'Adventure Awaited' at Virtual Reality Demonstration

"Adventure Awaits!" the theme proclaimed.

And that it did Saturday at the 105th annual UC Davis Picnic Day--especially at the second annual "Virtual Reality Bugs" display at Briggs Hall, the administrative home of the UC Davis Department of Entomology and Nematology.

Medical entomologist/geneticist Geoffrey Attardo, an assistant professor in the department who researches tsetse flies, mosquitoes and other vectors, demonstrated his program all day to hundreds of participants.

They marveled at the 40-foot-tall, three-dimensional insects and spiders. They chose what they wanted to see towering over them:  a black widow spider, ant, beetle, grasshopper, damsel fly, cicada, cockroach, and a tsetse fly. 

What's a picnic without bugs?

Sebastian Ehrlich, 9, and his sister Kamila, 6, of Davis, accompanied by parents Ethan and Carolina Ehrlich, were  among the first in line.

They loved Virtual Reality Bugs.

"My kids' favorite part of Picnic Day was the VR," their mother said. "Oh how I'd love it if one of them at least became a scientist."

Paul McClelland of Sunnyvale, a UC Davis graduate in zoology (1983), and his wife, Marjirjam, also delighted in seeing the gigantic bugs--and the computer and display techniques that made the display possible.

"They didn't have that when I was going to school," McClelland quipped.

Attardo describes VR as a "computer-generated simulation used to simulate real or imagined environments."

"It immerses the user by stimulating visual, auditory and touch-based senses," he says. He presented a program on "Using Virtual Reality to Engage and Instruct: a A Novel Tool for Outreach and Extension," at the 2018 Entomological Society of America (ESA) meeting in Vancouver, B.C.

At UC Davis, his lab focuses on aspects of the physiology of tsetse fly reproduction. “As a scientist, I have taken my fascination with the magnifying things to the extreme in that my work tends to focus on the molecular biology underlying the physiology of insect adaptations. The molecular adaptations are just as amazing as the morphological ones. However, they are even harder to visualize and explain to lay people.
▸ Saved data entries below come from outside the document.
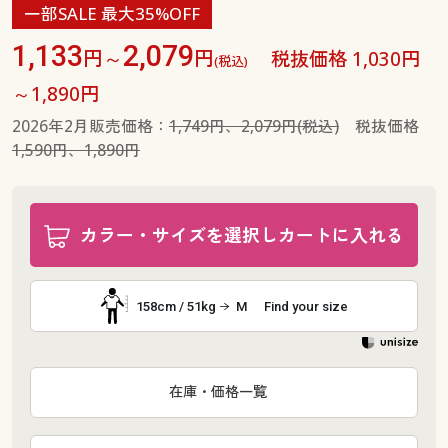
一部SALE 最大35%OFF
1,133
2,079
円～
円
税抜価格 1,030円
(税込)
～1,890円
2026年2月販売価格：
1,749円、2,079円(税込)
税抜価格
1,590円、1,890円
カラー・サイズを選択しカートに入れる
158cm / 51kg
M
Find your size
在庫・価格一覧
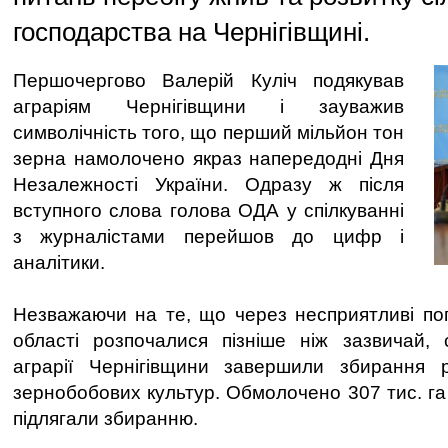
господарства на Чернігівщині.
Першочергово Валерій Куліч подякував
аграріям Чернігівщини і зауважив
символічність того, що перший мільйон тон
зерна намолочено якраз напередодні Дня
Незалежності України. Одразу ж після
вступного слова голова ОДА у спілкуванні
з журналістами перейшов до цифр і
аналітики.
Незважаючи на те, що через несприятливі по
області розпочалися пізніше ніж зазвичай, 
аграрії Чернігівщини завершили збирання 
зернобобових культур. Обмолочено 307 тис. г
підлягали збиранню.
I enjoy illustration and artwork as well, so when it is not possible to take a picture of something I am working on, I try to create a visual representation of it.”

 Attardo's sketchfab.com account is at https://sketchfab.com/models/263750e5a9c54c56a77d63ac06f2f317. His first model was a tsetse fly.

Attardo says that "VR has great potential as a new way to present entomological content including aspects of morphology, physiology, behavior and other aspects of insect biology. This demonstration allows users of all ages to view static and animated 3D models of insects and arthropods in virtual reality."

"This is accomplished by placing users in virtual spaces with content of interest and allows for natural interactions where users can physically move within the space and use their hands to directly manipulate/experience content. VR also reduces the impact of external sensory distractions by completely immersing the user in the experience. These interactions are particularly compelling when content that is only observable through a microscope (or not at all) can be made large allowing the user to experience these things at scale. This has great potential for entomological education and outreach as students can experience animated models of insects and arthropods at impossible scales."

In his presentation to ESA, Attardo commented: "This isn't your parents' virtual reality! Early computers and monitors could not produce the frame rate/resolution required. Early attempts at VR were heavy, awkward and motion-sickness inducing. Increased processing power, smaller computers and high resolution screens have solved these issues."

As McClelland said, "They didn't have that when I was going to school."